Ce sont nos petits-enfants communs aux Ivoiriens et aux Burkinabè et leurs descendants que vous appelez aujourd’hui des Bouki ? Comment parvenez-vous à prendre l’un d’eux et à mesurer en lui la bonne dose de sang ivoirien et la bonne dose de sang burkinabè ?

Un Voltaïque qui vient en Cote-d’Ivoire, vient pour travailler. Rassurez-vous, ce premier travailleur connaît ses origines et tient à son village d’origine. Aujourd’hui, en Europe où je vis, mes amis ivoiriens connaissent leurs origines et tiennent plus que tout à ces origines.

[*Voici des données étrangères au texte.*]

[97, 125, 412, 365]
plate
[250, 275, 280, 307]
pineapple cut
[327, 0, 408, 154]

Si vous leur demandez, ils vous diront que leurs enfants nés en Europe se sentent moins attachés à leurs origines africaines. Dites-moi s’il vous plaît, ce qui est valable pour un immigré ivoirien en Europe serait-il un tort pour un Africain vivant en Côte-d’Ivoire ? Et quelle fierté tire-t-on à insulter ainsi des gens sans raison valable ?

Quand les Burkinabè viennent dans votre pays, est-ce qu’ils respectent les lois de ce pays ? Est-ce qu’ils respectent les mœurs culturelles de ce pays ? Si vous répondez “oui” à ces questions, pouvez-vous me dire qu’est-ce qui permettrait à une ressortissante de la Côte-d’Ivoire de prétendre venir piétiner nos lois et nos habitudes culturelles ?

Je m’adresse à mes frères ivoiriens qui ont su garder la tête froide. Parlez à vos frères au sang chaud qui insultent tout un peuple à cause d’un malheureux incident ! Pouvez-vous soutenir que tous les 20 millions de Burkinabè étaient à l’aéroport lors de cette affaire minable ? Si vous répondez “non” à cette question, reconnaissez que vous avez maltraité la dignité de millions de personnes qui ne vous ont rien fait. Et quand on insulte quelqu’un qui ne vous a rien fait, quelqu’un qui est dans son bon droit, on se doit de présenter des excuses à cette personne. C’est ce que disent tous les préceptes de la bonne éducation.